Far from obeying a passing moment, the social unrest with the coalition government in the South is intense. The 28M was verified in the municipal elections, which buried any desire for resurrection of the PSOE.

At first glance, Andalusia has ceased to be socialist in barely half a decade, which is the period that Moreno Bonilla has been sitting on the Quirinale de San Telmo. First in a rather timid and uncertain way, with an unstable three-way parliamentary majority; later, with the absolute achievement achieved alone by the PP on 19J a year ago now.

We are not facing a sudden conversion or a temporary temporary episode. The institutional hegemony of the new southern right –Vox did not add even 7% of the votes in the municipal elections– is going to be lasting, but it is not supported by reformism or real change. It is based on a skilful exercise in continuity without break. In the substitution through mimesis of the symbolic role that socialists had historically played in Andalusia.

Moreno Bonilla has invented a political pattern capable of encouraging the sociological transit between the left and the right. His tools are ideological relativism and the firm will to stay put, stuck, within the institutions. The Andalusian PP, Feijóo’s main reference, and whose key men control the war apparatus of Genoa, does not seem like the usual PP. It was not even in the three years that he had to lean on Vox and share power with Cs.
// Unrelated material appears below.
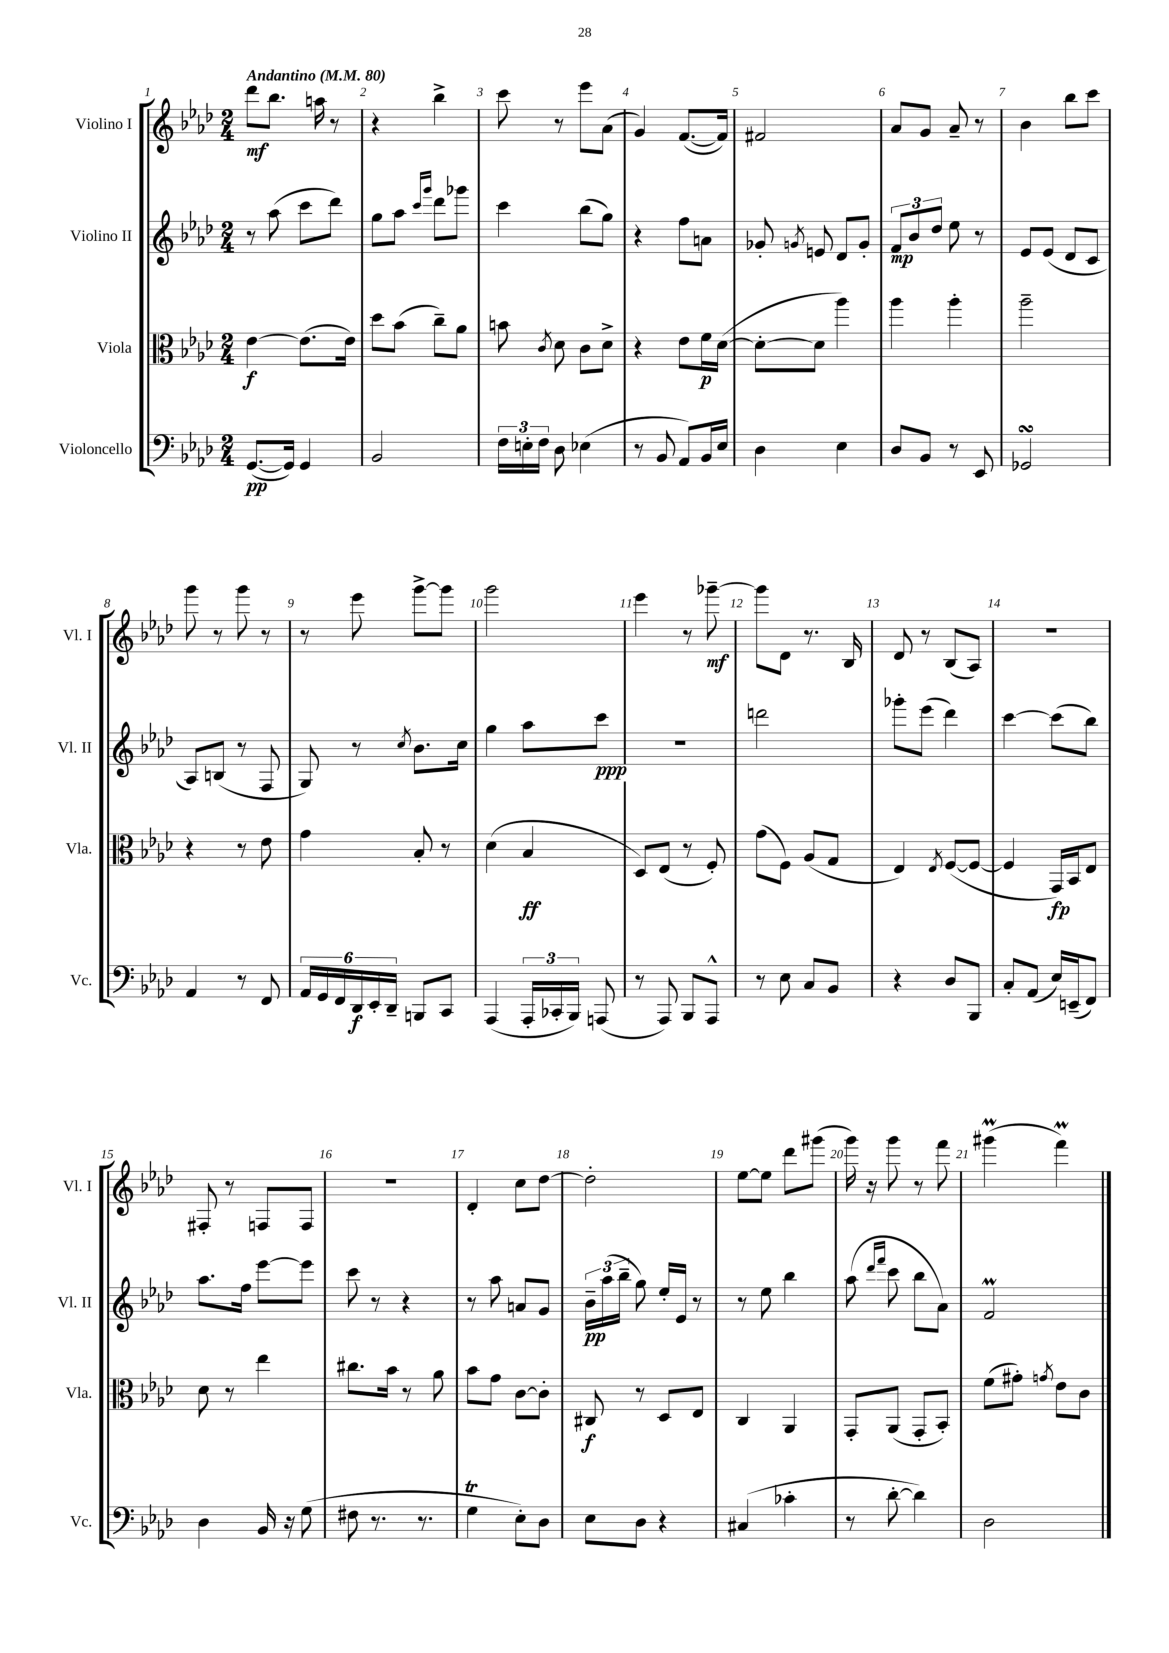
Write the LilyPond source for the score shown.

Who does Moreno Bonilla look like? Of course, despite the fact that the president of the Board invokes his figure with undoubted enthusiasm, not Adolfo Suárez. The head of the Andalusian PP, just like Manuel Chaves in his day, did not seem to have the capabilities of a leader. And yet, the facts and circumstances have ended up turning it into the North of all compasses.
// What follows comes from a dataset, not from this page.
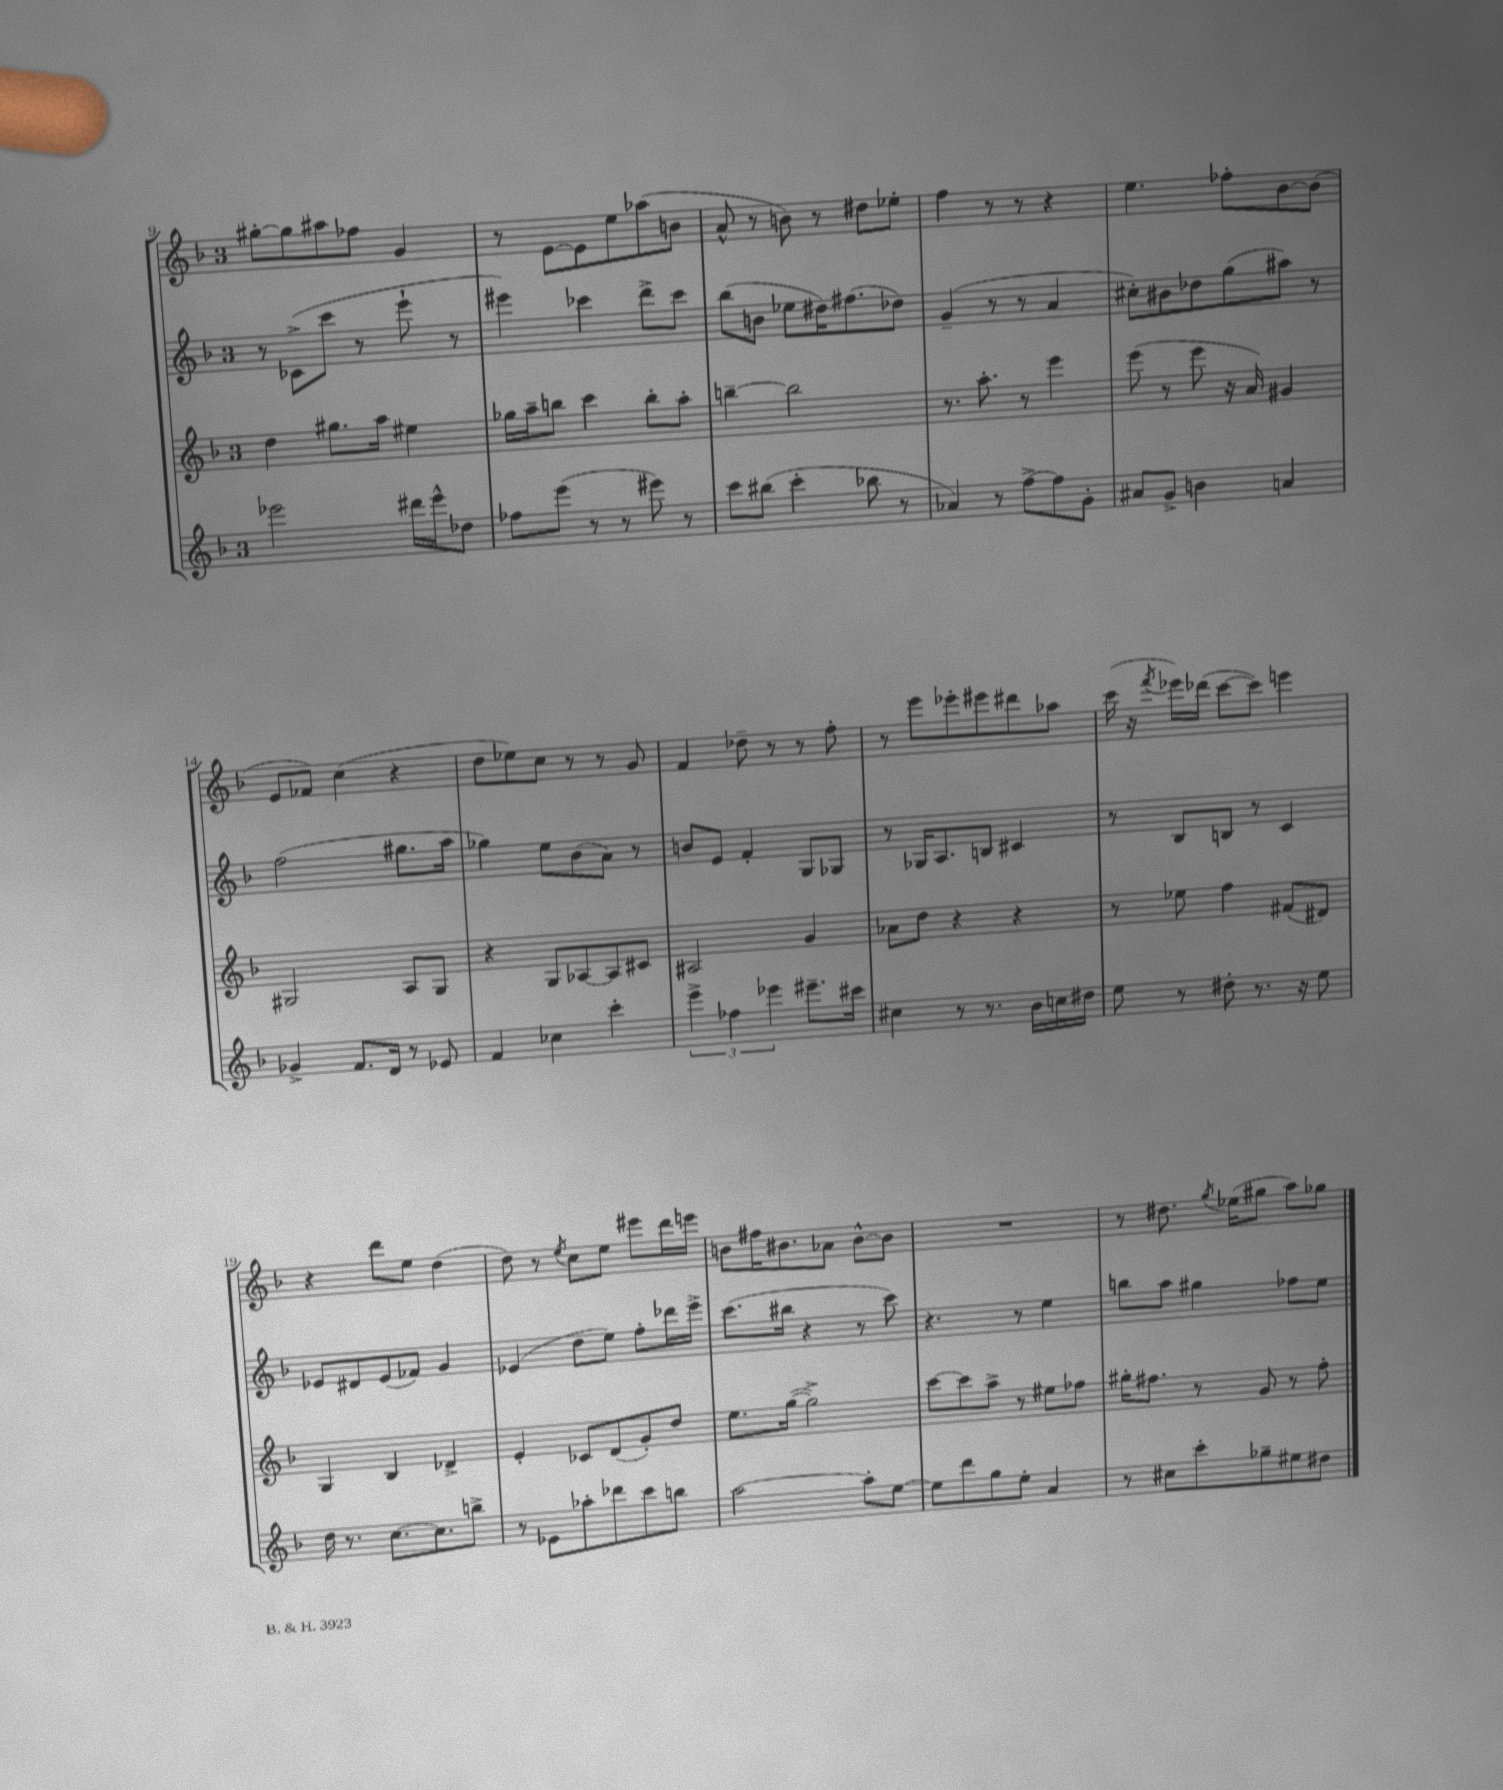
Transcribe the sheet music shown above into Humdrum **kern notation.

The comparison between Chaves and Moreno Bonilla is far from being metaphorical. The facts show that the right wing in southern Spain is the dress rehearsal, the vanguard, of a kind of social democracy dressed in blue. Capable of keeping his own constituents, adding the (very few) liberals of Cs and attracting the diaspora of ambivalent Andalusianism into his orbit, including the ancient patriarchs of the Old Testament, quite lacking in affection.

Moreno Bonilla has built from the halls of San Telmo a common house where reactionary Andalusia fits the bourgeois and disillusioned leftists. This alliance (of interests) does not intend to change anything or subvert any heritage. Practice continuity without risk and cherish the inheritance received, while the Andalusian socialists, out of orbit for five years, have become obedient servants of sanchismo.

That the image of the President of the Government is so deteriorated in Andalusia, more than in other constituencies, or that the Yolanda Díaz experiment has no real options to improve the electoral ground achieved by the different masks of communism, is not a singularity. It responds to this evolution of political planets always in motion.

Pedro Sánchez folded the hand of historical socialism, whose roots are in the South, and has directed the torn ship of the PSOE towards one of the corners of the solar system, where the independentists and populists live. Sumar is located where the IU coalition was before. Vox is comfortable with Trumpist extremism, albeit with modest success.

The central axis of the political system (in Andalusia and Spain) has been left completely free. Now it has no owner. And it is there that the political battle of 23J will be fought. It is enough for the PP to prolong the fiction of this new social democracy dressed in blue, and after releasing the master keystone that sustains its power in the South, undertake its final assault on Moncloa.